Looking Through Institutional Portfolios
Institutional positioning, tech dominance, and why breadth matters
Today is the deadline for investment managers with more than $100 million in assets under management to file their quarterly holdings report (Form 13F) with the SEC, which means, for me, a day to look over what some of the most well-known fund managers in the world have been doing with their money (and, in many cases, their clients’ money).
These filings offer a delayed but still valuable snapshot of how major hedge funds and institutional investors positioned themselves at the end of the last quarter. While they don’t show everything, such as short positions, private investments, or many derivative strategies, they can still reveal meaningful shifts in conviction, new positions, and changes in exposure to certain sectors or themes.
This is why proper due diligence is so important. None of us has insight into the full context behind why a fund is holding certain positions or how those positions fit into a broader strategy.
For example, a portfolio might show a long position in a company like Cameco, which could easily be interpreted as a bullish view on uranium. However, that interpretation could be completely misleading. The fund manager might actually be net short uranium through other instruments or positions, and the long equity exposure is simply used as a hedge, a relative value trade, or part of a more complex pair strategy.
Without understanding the full portfolio construction, what is held privately, what is hedged, and what exposures are being offset, it’s easy to draw the wrong conclusions from a 13F filing.
Anyway, a glimpse into these portfolios can sometimes provide interesting ideas to research further, whether it’s identifying emerging trends, understanding where smart capital is flowing, or simply learning how different investment strategies are evolving over time.
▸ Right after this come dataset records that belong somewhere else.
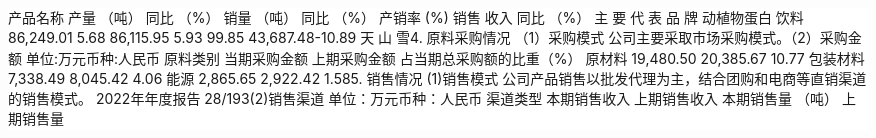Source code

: 产品名称
产量
（吨）
同比
（%）
销量
（吨）
同比
（%）
产销率
(%)
销售
收入
同比
（%）
主
要
代
表
品
牌
动植物蛋白
饮料
86,249.01
5.68
86,115.95
5.93
99.85
43,687.48-10.89
天
山
雪4.
原料采购情况
（1）采购模式
公司主要采取市场采购模式。（2）采购金额
单位:万元币种:人民币
原料类别
当期采购金额
上期采购金额
占当期总采购额的比重（%）
原材料
19,480.50
20,385.67
10.77
包装材料
7,338.49
8,045.42
4.06
能源
2,865.65
2,922.42
1.585.
销售情况
(1)销售模式
公司产品销售以批发代理为主，结合团购和电商等直销渠道的销售模式。
2022年年度报告
28/193(2)销售渠道
单位：万元币种：人民币
渠道类型
本期销售收入
上期销售收入
本期销售量
（吨）
上期销售量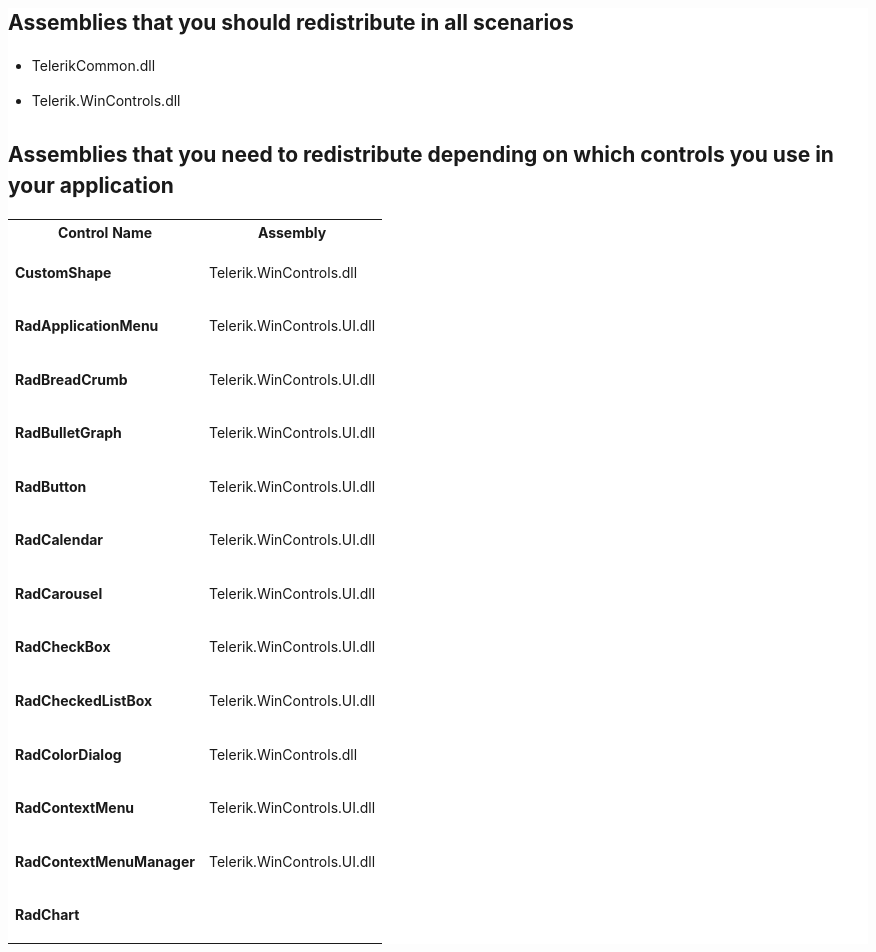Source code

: ## Assemblies that you should redistribute in all scenarios 

* TelerikCommon.dll

* Telerik.WinControls.dll

## Assemblies that you need to redistribute depending on which controls you use in your application
      
<table><tr><th>Control Name</th><th>Assembly</th></tr>
<tr><td>

<b>CustomShape</b></td><td>

Telerik.WinControls.dll</td></tr><tr><td>

<b>RadApplicationMenu</b></td><td>

Telerik.WinControls.UI.dll</td></tr><tr><td>

<b>RadBreadCrumb</b></td><td>

Telerik.WinControls.UI.dll</td></tr><tr><td>

<b>RadBulletGraph</b></td><td>

Telerik.WinControls.UI.dll</td></tr><tr><td>

<b>RadButton</b></td><td>

Telerik.WinControls.UI.dll</td></tr><tr><td>

<b>RadCalendar</b></td><td>

Telerik.WinControls.UI.dll</td></tr><tr><td>

<b>RadCarousel</b></td><td>

Telerik.WinControls.UI.dll</td></tr><tr><td>

<b>RadCheckBox</b></td><td>

Telerik.WinControls.UI.dll</td></tr><tr><td>

<b>RadCheckedListBox</b></td><td>

Telerik.WinControls.UI.dll</td></tr><tr><td>

<b>RadColorDialog</b></td><td>

Telerik.WinControls.dll</td></tr><tr><td>

<b>RadContextMenu</b></td><td>

Telerik.WinControls.UI.dll</td></tr><tr><td>

<b>RadContextMenuManager</b></td><td>

Telerik.WinControls.UI.dll</td></tr><tr><td>

<b>RadChart</b></td><td>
Unfortunately, this time most of the major fund managers remain heavily long tech, which is not particularly surprising, given that it continues to be one of the few consistently performing areas of the market, alongside the somewhat less glamorous but still “loved by me” chemicals and offshore sectors.
As a result, I haven’t come across many new or differentiated ideas worth digging into from this round of filings. That said, I do have a couple of names on my radar that I’m currently researching and will write about shortly. One of them I actually mentioned in last week’s portfolio update.
I can also share that my cash position has increased. This is not a market to approach lightly: breadth continues to deteriorate, leadership is narrowing further, and several internal indicators are weakening across the board.
At the same time, the fixed income backdrop is becoming less supportive, with long-end yields pushing higher, most notably the 30-year in Japan reaching new highs, alongside rising rates in both the UK and the US (chart from Bloomberg, 10y yield).
In this kind of environment, caution is always warranted.